▶ [WHAT IS REQUIRED]: Can you write out, character for character, the lines of the material from the line with "ст. 5337; 19.01.2009, N" to the line with "3. Контроль за", including both of those lines?
++++ ENTRIES SHOWN
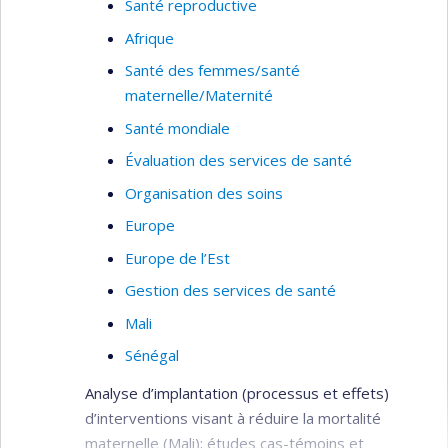
Santé reproductive
Afrique
Santé des femmes/santé
maternelle/Maternité
Santé mondiale
Évaluation des services de santé
Organisation des soins
Europe
Europe de l’Est
Gestion des services de santé
Mali
Sénégal
Analyse d’implantation (processus et effets)
d’interventions visant à réduire la mortalité
maternelle (Mali); études cas-témoins et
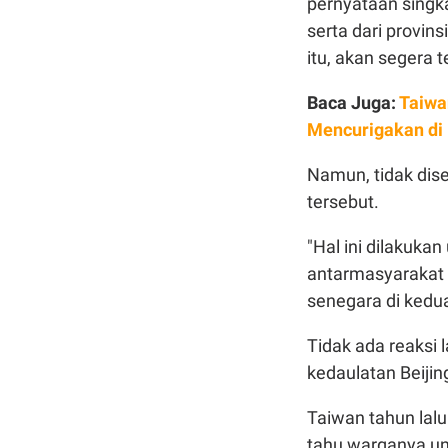
pernyataan singk
serta dari provins
itu, akan segera te
Baca Juga:
Taiwa
Mencurigakan di
Namun, tidak dise
tersebut.
"Hal ini dilakuka
antarmasyarakat 
senegara di kedua
Tidak ada reaksi
kedaulatan Beijin
Taiwan tahun lal
tahu warganya unt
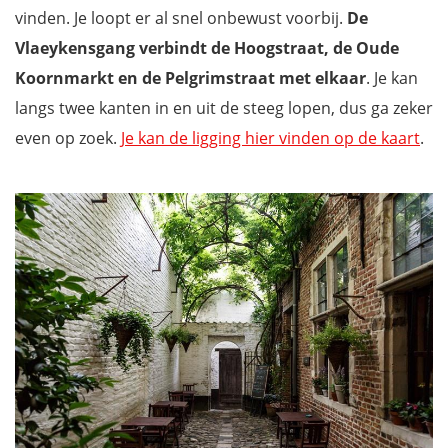
vinden. Je loopt er al snel onbewust voorbij.
De
Vlaeykensgang verbindt de Hoogstraat, de Oude
Koornmarkt en de Pelgrimstraat met elkaar
. Je kan
langs twee kanten in en uit de steeg lopen, dus ga zeker
even op zoek.
Je kan de ligging hier vinden op de kaart
.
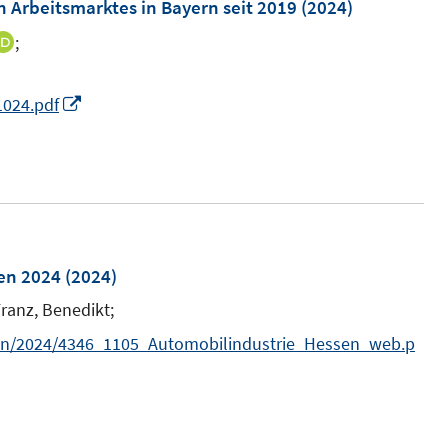
m
 Arbeitsmarktes in Bayern seit 2019
(2024)
n
F
e
;
I
e
n
n
n
n
I
1024.pdf
s
e
n
t
u
n
e
e
e
r
m
u
ö
F
e
f
e
m
sen 2024
(2024)
f
n
F
ranz, Benedikt;
n
s
e
e
tion/2024/4346_1105_Automobilindustrie_Hessen_web.p
t
n
n
e
s
r
t
ö
e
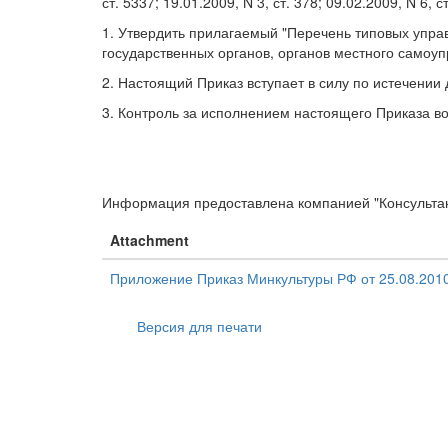
ст. 5337; 19.01.2009, N 3, ст. 378; 09.02.2009, N 6, 
1. Утвердить прилагаемый "Перечень типовых упра
государственных органов, органов местного самоуп
2. Настоящий Приказ вступает в силу по истечении
3. Контроль за исполнением настоящего Приказа во
Информация предоставлена компанией "Консульта
Attachment
Приложение Приказ Минкультуры РФ от 25.08.201
Версия для печати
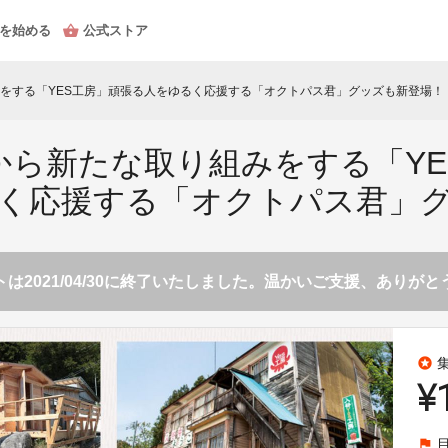
を始める
公式ストア
をする「YES工房」頑張る人をゆるく応援する「オクトパス君」グッズも新登場！
から新たな取り組みをする「YE
く応援する「オクトパス君」
は2021/04/30に終了いたしました。温かいご支援、ありが
stars
¥
flag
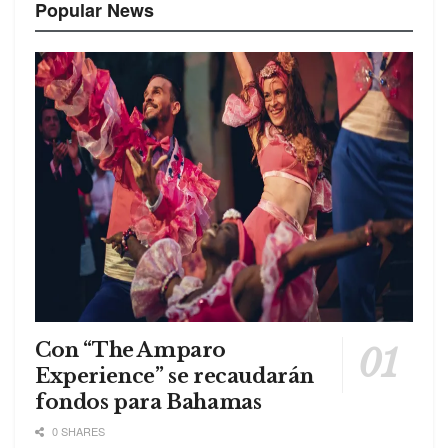
Popular News
Con “The Amparo
Experience” se recaudarán
fondos para Bahamas
0 SHARES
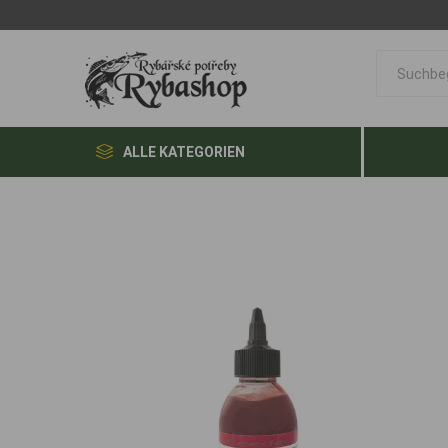
ALLE KATEGORIEN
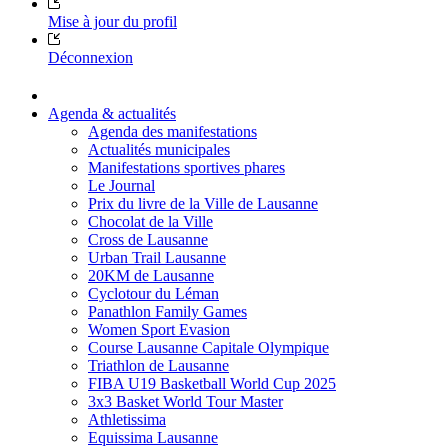
Mise à jour du profil
Déconnexion
Agenda & actualités
Agenda des manifestations
Actualités municipales
Manifestations sportives phares
Le Journal
Prix du livre de la Ville de Lausanne
Chocolat de la Ville
Cross de Lausanne
Urban Trail Lausanne
20KM de Lausanne
Cyclotour du Léman
Panathlon Family Games
Women Sport Evasion
Course Lausanne Capitale Olympique
Triathlon de Lausanne
FIBA U19 Basketball World Cup 2025
3x3 Basket World Tour Master
Athletissima
Equissima Lausanne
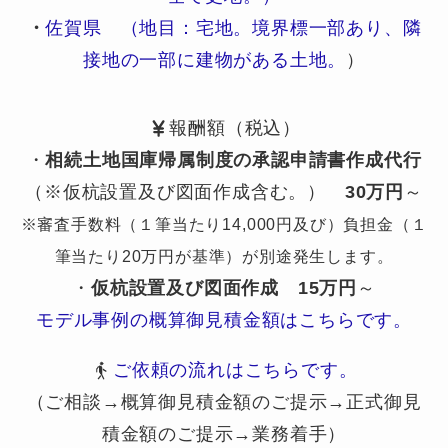
・
佐賀県 （地目：宅地。境界標一部あり、隣
接地の一部に建物がある土地。
）
報酬額（税込）
・
相続土地国庫帰属制度の承認申請書作成代行
（※仮杭設置及び図面作成含む。）
30万円
～
※審査手数料（１筆当たり14,000円及び）負担金（１
筆当たり20万円が基準）が別途発生します。
・
仮杭設置及び図面作成
15万円
～
モデル事例の概算御見積金額はこちらです。
ご依頼の流れはこちらです。
（ご相談→概算御見積金額のご提示→正式御見
積金額のご提示→業務着手）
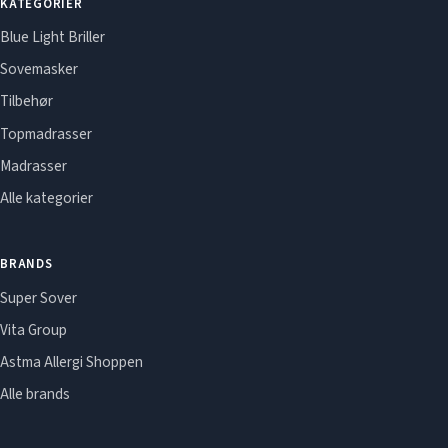
KATEGORIER
Blue Light Briller
Sovemasker
Tilbehør
Topmadrasser
Madrasser
Alle kategorier
BRANDS
Super Sover
Vita Group
Astma Allergi Shoppen
Alle brands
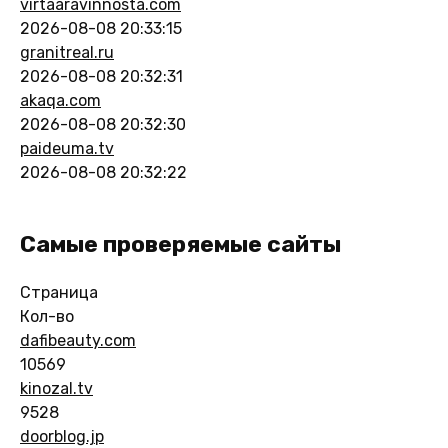
virtaaravinnosta.com
2026-08-08 20:33:15
granitreal.ru
2026-08-08 20:32:31
akaqa.com
2026-08-08 20:32:30
paideuma.tv
2026-08-08 20:32:22
Самые проверяемые сайты
Страница
Кол-во
dafibeauty.com
10569
kinozal.tv
9528
doorblog.jp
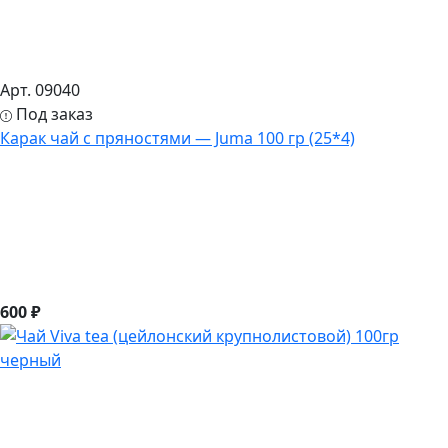
Арт. 09040
Под заказ
Карак чай с пряностями — Juma 100 гр (25*4)
600 ₽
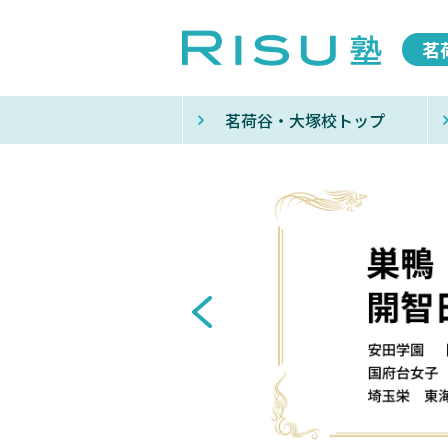
茗
茗荷谷・大塚校トップ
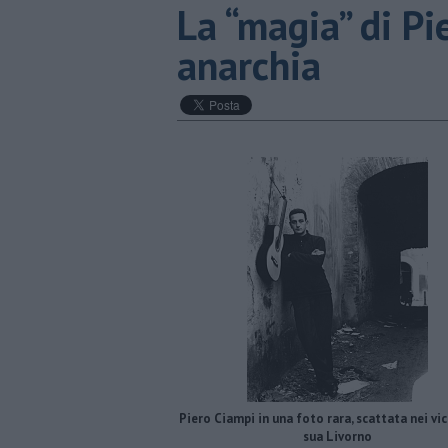
La “magia” di Pi
anarchia
Piero Ciampi in una foto rara, scattata nei vic
sua Livorno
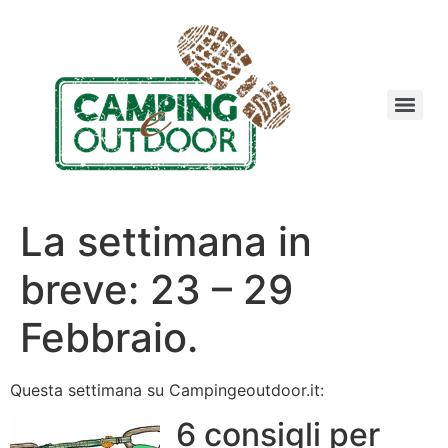
La settimana in
breve: 23 – 29
Febbraio.
Questa settimana su Campingeoutdoor.it:
6 consigli per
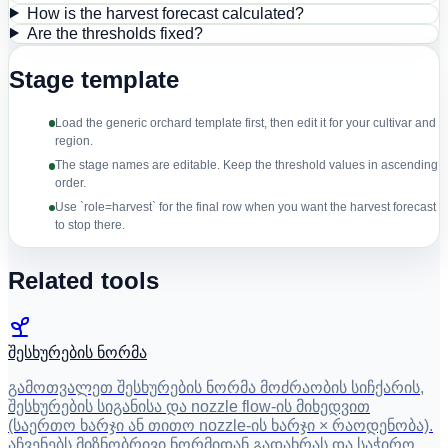
How is the harvest forecast calculated?
Are the thresholds fixed?
Stage template
Load the generic orchard template first, then edit it for your cultivar and
region.
The stage names are editable. Keep the threshold values in ascending
order.
Use `role=harvest` for the final row when you want the harvest forecast
to stop there.
Related tools
შესხურების ნორმა
გამოთვალეთ შესხურების ნორმა მოძრაობის სიჩქარის,
შესხურების სიგანისა და nozzle flow-ის მიხედვით
(საერთო ხარჯი ან თითო nozzle-ის ხარჯი × რაოდენობა).
აჩვენებს მიზნობრივი ნორმიდან გადახრას და საჭირო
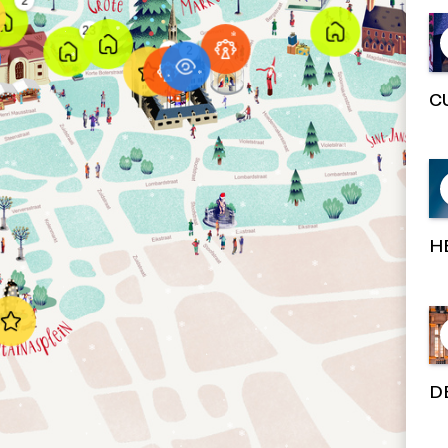
C
H
D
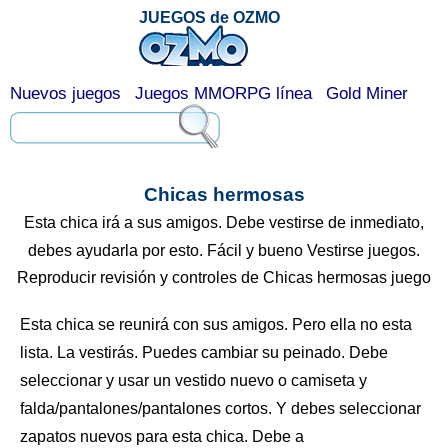
JUEGOS de OZMO
Nuevos juegos
Juegos MMORPG línea
Gold Miner
Chicas hermosas
Esta chica irá a sus amigos. Debe vestirse de inmediato,
debes ayudarla por esto. Fácil y bueno Vestirse juegos.
Reproducir revisión y controles de Chicas hermosas juego
Esta chica se reunirá con sus amigos. Pero ella no esta
lista. La vestirás. Puedes cambiar su peinado. Debe
seleccionar y usar un vestido nuevo o camiseta y
falda/pantalones/pantalones cortos. Y debes seleccionar
zapatos nuevos para esta chica. Debe a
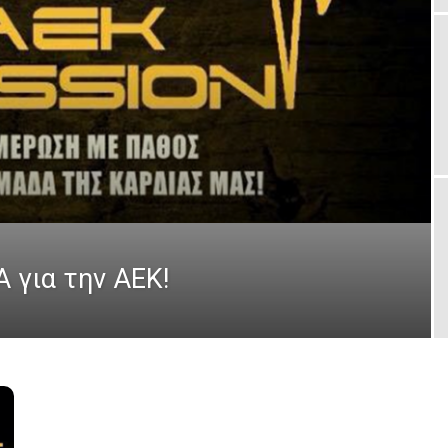
 για την ΑΕΚ!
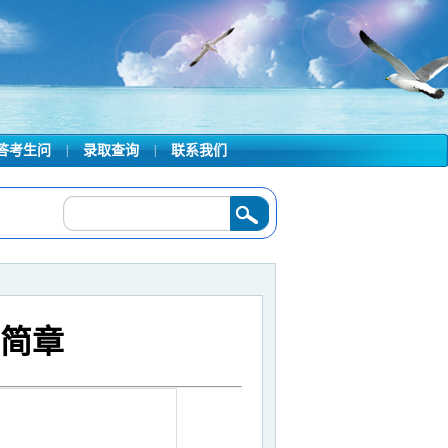
答考生问
|
录取查询
|
联系我们
取结果最新发布
2026/07/09
·
广州航海学院2026年夏季普通高考招生简章
2026/0
生简章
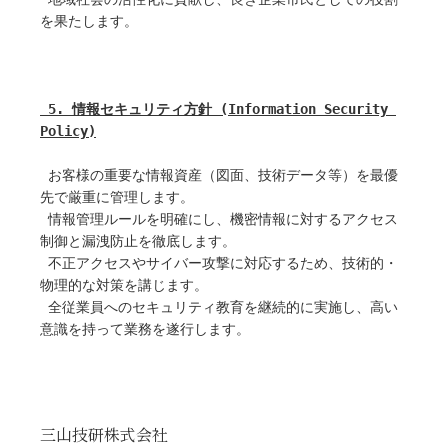
を果たします。
 5. 情報セキュリティ方針 (Information Security 
Policy)
 お客様の重要な情報資産（図面、技術データ等）を最優
先で厳重に管理します。
 情報管理ルールを明確にし、機密情報に対するアクセス
制御と漏洩防止を徹底します。
 不正アクセスやサイバー攻撃に対応するため、技術的・
物理的な対策を講じます。
 全従業員へのセキュリティ教育を継続的に実施し、高い
意識を持って業務を遂行します。
三山技研株式会社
++++++++
▶ [TASK OUTPUT]:
ст. 5337; 19.01.2009, N 3, ст. 378; 09.02.2009, N 6, 
1. Утвердить прилагаемый "Перечень типовых упра
государственных органов, органов местного самоуп
2. Настоящий Приказ вступает в силу по истечении
3. Контроль за исполнением настоящего Приказа во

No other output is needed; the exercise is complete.